Brexit and the American Revolution
Ridley has an interesting comparison between Brexit and the American Revolution.
When William Petty, Earl of Shelburne, became prime minister in July 1782 he faced roughly the same problem as the EU faces today: how generous an empire should be to a departing nation, in that case the 13 American colonies. As sore losers of the recent war, British ministers’ initial stance towards the Americans at the Paris treaty negotiations that began that year was condescending and tough: call them “colonials”, threaten to deny them access to British and Caribbean ports and refuse their demands for land beyond the Appalachians.
Shelburne realised this was a mistake, if only because Britain might need the Americans as allies in future conflicts with the French. But also, being a leading champion of free trade and an avid follower of Adam Smith, he refused to see the negotiation as a zero-sum game.
Being generous to the Americans would benefit both sides in the long run, Shelburne argued.

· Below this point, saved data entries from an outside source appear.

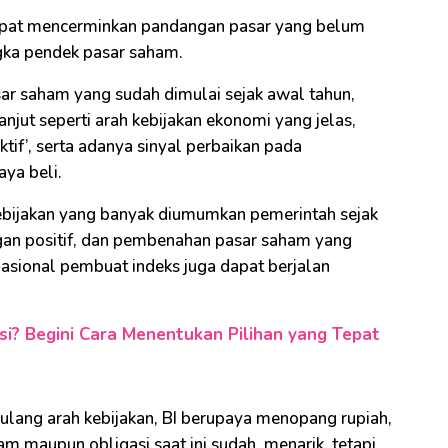
 dapat mencerminkan pandangan pasar yang belum
gka pendek pasar saham.
ar saham yang sudah dimulai sejak awal tahun,
njut seperti arah kebijakan ekonomi yang jelas,
ktif’, serta adanya sinyal perbaikan pada
aya beli.
 kebijakan yang banyak diumumkan pemerintah sejak
ngan positif, dan pembenahan pasar saham yang
asional pembuat indeks juga dapat berjalan
si? Begini Cara Menentukan Pilihan yang Tepat
ulang arah kebijakan, BI berupaya menopang rupiah,
am maupun obligasi saat ini sudah menarik, tetapi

So he changed tack and instructed Richard Oswald, the British delegate, to offer the astonished American delegates — Benjamin Franklin, John Adams and John Jay — a uniquely generous deal instead. The deal was agreed in 1783. It meant that the United States, as they would come to be known, would get access to British ports and would have open-ended ownership of the vast trans-Appalachian lands, including the extensive territory known as Illinois County, an area that had previously been deemed still British.

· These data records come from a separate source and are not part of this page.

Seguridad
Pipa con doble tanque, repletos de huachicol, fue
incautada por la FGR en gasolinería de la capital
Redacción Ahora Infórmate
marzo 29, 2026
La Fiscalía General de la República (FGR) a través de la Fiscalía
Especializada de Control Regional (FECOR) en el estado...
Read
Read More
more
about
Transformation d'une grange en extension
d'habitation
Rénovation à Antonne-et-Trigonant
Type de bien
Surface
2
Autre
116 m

Although the Americans bit Oswald’s hand off, and peace treaties with the French, Dutch and Spanish soon followed, it made the sometimes devious and unreliable Shelburne unpopular with most of his fellow cabinet ministers and the British public. Charles James Fox criticised Shelburne for having made “concessions in every part of the globe without the least pretence of equivalent”. That is the eternal zero-sum cry of the mercantilist who does not think that gains from trade can be mutual. Shelburne lost office in March 1783 and never served as prime minister again.

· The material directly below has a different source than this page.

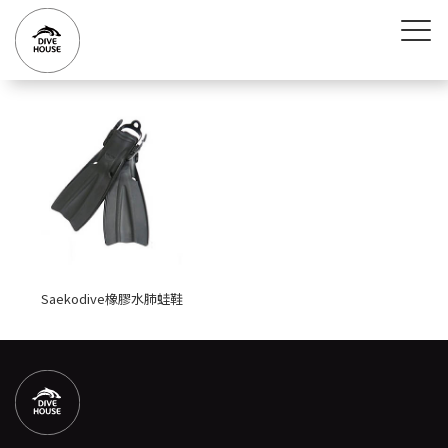
Saekodive橡膠水肺蛙鞋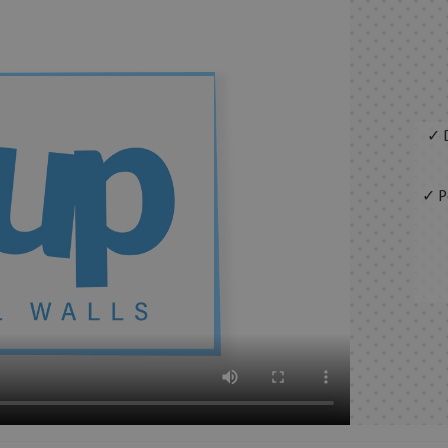
✓ D
✓ Pe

Yet he was proved right. America’s subsequent prosperity helped Britain hugely by providing it with both a market in which to sell its manufactured goods and a hinterland to source the raw materials it needed. It was not all smooth sailing, of course, and there was the small matter in 1814 of British troops burning the White House in retaliation for the destruction of property in Canada during a brief sideshow of the Napoleonic wars. But in the long run the special Anglo-American relationship emerged and endured to immense mutual benefit.
Mr Barnier seems tempted to repeat his tough stance, to show us what fools we have been to step outside the tent. But the governments of member states, and Mr Timmermans, are edging towards a more emollient line, mindful of the opportunity we will both have to be markets for each other’s goods and services.
Lord Shelburne did the right thing and got the sack. The lucky thing for President Ursula von der Leyen, as she contemplates whether to follow in his footsteps, is that, being unelected, she does not have to worry about losing office.